Isso faz de mim o quê? Um desajustado? Um sem apetite para saliência? Sou gay e não sei? Eunuco. Acho que sou eunuco. Arre, sei lá... Culpei a infeliz da tarada. Disse que o problema era dela. Que mais podia fazer? Dizer que não cumpri com minha obrigação de comparecer nos deveres masculinos e maritais? Coitada, mas tinha que salvar um pouco de dignidade que me restou.
A mulher pediu o divórcio. Alegou que nunca houvera conjunção carnal. Não que ela não tivesse tentado de todas as formas que conseguiu imaginar, assegurou ao juiz. O padre não acreditava e não sabia o que fazer até que saiu o resultado. Um lustro depois, a mulher continuava do que jeito que começou.
O padre nunca enfrentara uma coisa assim. Pediu ajuda ao bispo que disse: em casos como esse tem que separar, pois ele casara a moça com um frouxo e sabe-se lá o que seria de verdade. Que não lhe desse mais a comunhão, que desabençoasse esta união imprópria, este casamento goro, que o excomungasse se fosse preciso. Em tal circunstância, a igreja autorizava o desenlace, pois casamento tem que gerar resultado em filhos, pois assim ordenara o Senhor: crescei e multiplicai-vos. Se um não se multiplica, peca.
O juiz até tentou dar ao caso a discrição que coisas desta natureza pedem, mas a cidade inteira já sabia. Paco nunca tocara na mulher. Doutor, depois de pedir, implorar e suplicar para este homem coisar comigo, ele chegou ao cúmulo de dizer que tinha nojo. É um impotente! Você entende a sorte que tem, senhor Paco? Esta senhora, a despeito de nunca ter podido deleitar-se com as alegrias do casamento, manteve-se fiel. Sou católica praticante, doutor, mas uma hora eu tinha direito a um pouco de diversão, né? Comporte-se, minha senhora.

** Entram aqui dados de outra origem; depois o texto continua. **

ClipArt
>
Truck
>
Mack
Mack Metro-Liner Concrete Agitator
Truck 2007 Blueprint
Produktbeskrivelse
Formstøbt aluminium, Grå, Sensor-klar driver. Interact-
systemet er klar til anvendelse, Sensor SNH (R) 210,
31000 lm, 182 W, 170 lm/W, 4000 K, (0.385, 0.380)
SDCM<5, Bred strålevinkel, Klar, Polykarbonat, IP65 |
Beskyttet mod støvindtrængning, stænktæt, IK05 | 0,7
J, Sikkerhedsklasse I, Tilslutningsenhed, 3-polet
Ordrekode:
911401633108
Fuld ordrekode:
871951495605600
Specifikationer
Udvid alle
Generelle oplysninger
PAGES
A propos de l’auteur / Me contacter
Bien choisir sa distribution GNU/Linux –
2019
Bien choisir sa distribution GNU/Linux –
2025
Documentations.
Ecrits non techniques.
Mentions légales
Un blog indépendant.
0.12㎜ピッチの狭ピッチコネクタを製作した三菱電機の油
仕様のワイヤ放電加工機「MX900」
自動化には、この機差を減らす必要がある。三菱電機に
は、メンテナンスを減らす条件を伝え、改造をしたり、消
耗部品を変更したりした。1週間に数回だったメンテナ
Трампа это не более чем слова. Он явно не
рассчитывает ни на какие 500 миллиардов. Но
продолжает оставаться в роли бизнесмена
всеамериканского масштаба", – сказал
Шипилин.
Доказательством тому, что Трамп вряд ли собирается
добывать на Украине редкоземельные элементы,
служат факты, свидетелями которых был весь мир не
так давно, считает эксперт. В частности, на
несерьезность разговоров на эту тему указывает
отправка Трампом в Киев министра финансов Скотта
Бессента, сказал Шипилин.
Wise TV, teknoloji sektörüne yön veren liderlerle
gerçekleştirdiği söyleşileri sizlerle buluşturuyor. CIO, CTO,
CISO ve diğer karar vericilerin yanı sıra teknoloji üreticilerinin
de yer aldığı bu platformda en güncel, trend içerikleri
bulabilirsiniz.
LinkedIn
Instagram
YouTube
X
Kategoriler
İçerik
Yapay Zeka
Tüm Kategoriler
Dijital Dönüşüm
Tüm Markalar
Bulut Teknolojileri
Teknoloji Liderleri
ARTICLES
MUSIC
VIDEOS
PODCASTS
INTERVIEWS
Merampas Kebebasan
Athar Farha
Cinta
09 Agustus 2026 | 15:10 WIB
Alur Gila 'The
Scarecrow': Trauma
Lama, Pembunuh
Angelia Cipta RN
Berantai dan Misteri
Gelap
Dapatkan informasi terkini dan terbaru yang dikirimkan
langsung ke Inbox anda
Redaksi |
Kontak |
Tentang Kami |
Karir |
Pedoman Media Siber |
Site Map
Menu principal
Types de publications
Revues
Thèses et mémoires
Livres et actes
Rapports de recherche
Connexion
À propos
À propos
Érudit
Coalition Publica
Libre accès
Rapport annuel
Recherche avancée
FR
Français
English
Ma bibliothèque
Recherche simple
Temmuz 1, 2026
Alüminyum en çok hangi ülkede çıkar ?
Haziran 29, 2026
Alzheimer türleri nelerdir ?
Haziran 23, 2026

Ele manteve-se calado. Ansiava que aquilo tudo terminasse. Impotente não: sem costume. Sustentou pateticamente que a culpa era dela, mesmo sabendo que não fazia qualquer sentido manter tal fala diante da prova incontestável: a mulher estava virgem. O senhor casou com esta senhora por quê? Indagou o juiz aborrecido.
Ele como que acordou do transe. Sei não. Como assim não sabe? A gente se conheceu... simpatizou. Uma coisa leva a outra, quando me espantei, estava casado. Nem pensei que tinha que... o senhor sabe. Sei não. Como não sabe? Você é quem tem que saber. Saber o quê, doutor? Meirinho, prenda este infeliz que quer me confundir. O divórcio está dado.